** Goal of the exercise **
Lines before the one containing "hfov_deg: 102.1" are left out; that line and all after it, through the end of the records, must be transcribed exactly.

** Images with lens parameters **
+-------+
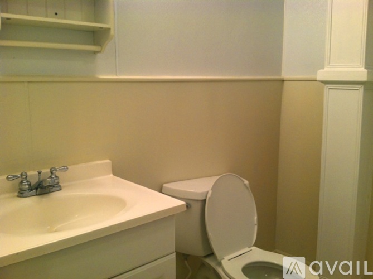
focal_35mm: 35
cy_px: 140
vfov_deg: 40.6
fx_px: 377
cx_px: 186
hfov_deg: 52.7
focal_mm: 3.85
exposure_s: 1/15
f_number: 2.8
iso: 80
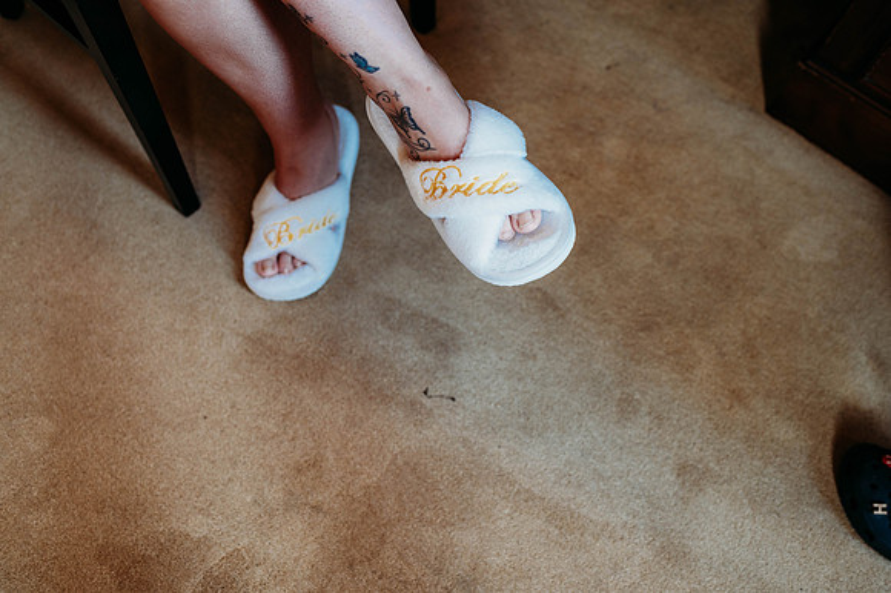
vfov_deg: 37.8
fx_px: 866
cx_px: 446
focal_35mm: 35
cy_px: 296
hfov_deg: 54.5
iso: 720
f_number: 2.8
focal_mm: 35
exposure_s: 1/200
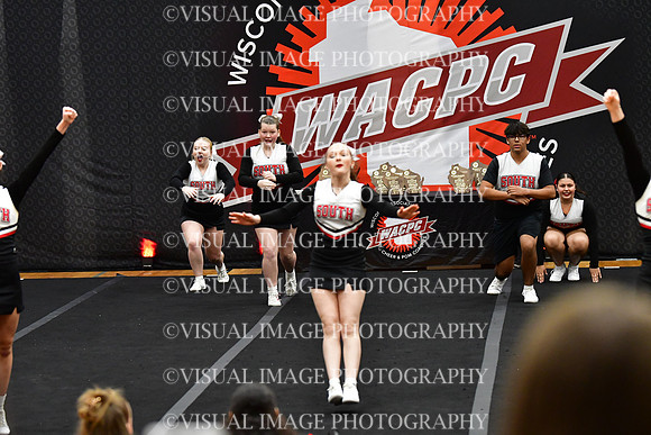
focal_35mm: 142
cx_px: 326
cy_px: 218
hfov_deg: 14.4
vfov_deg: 9.7
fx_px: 2568
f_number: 3.2
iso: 4000
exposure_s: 1/500
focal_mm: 95
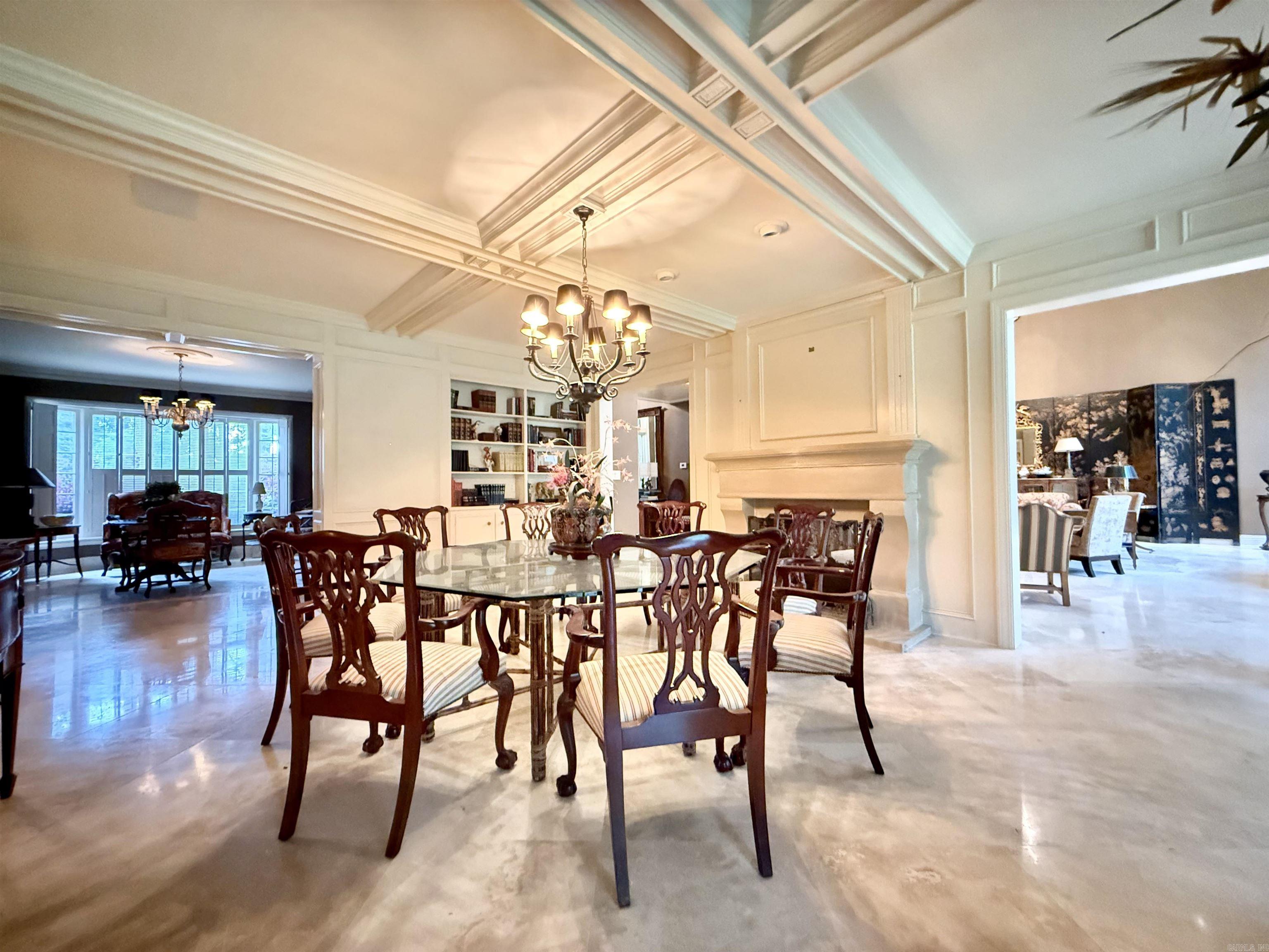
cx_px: 634
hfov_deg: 102.1
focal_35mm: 14
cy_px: 476
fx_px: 513
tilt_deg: +1.4
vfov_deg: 85.7
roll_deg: +1.1
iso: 2500
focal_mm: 2.22
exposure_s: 1/24
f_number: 2.2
+-------+
** Exercise answer **
hfov_deg: 102.1
focal_35mm: 14
cy_px: 476
fx_px: 513
tilt_deg: +1.4
vfov_deg: 85.7
roll_deg: +1.1
iso: 2500
focal_mm: 2.22
exposure_s: 1/24
f_number: 2.2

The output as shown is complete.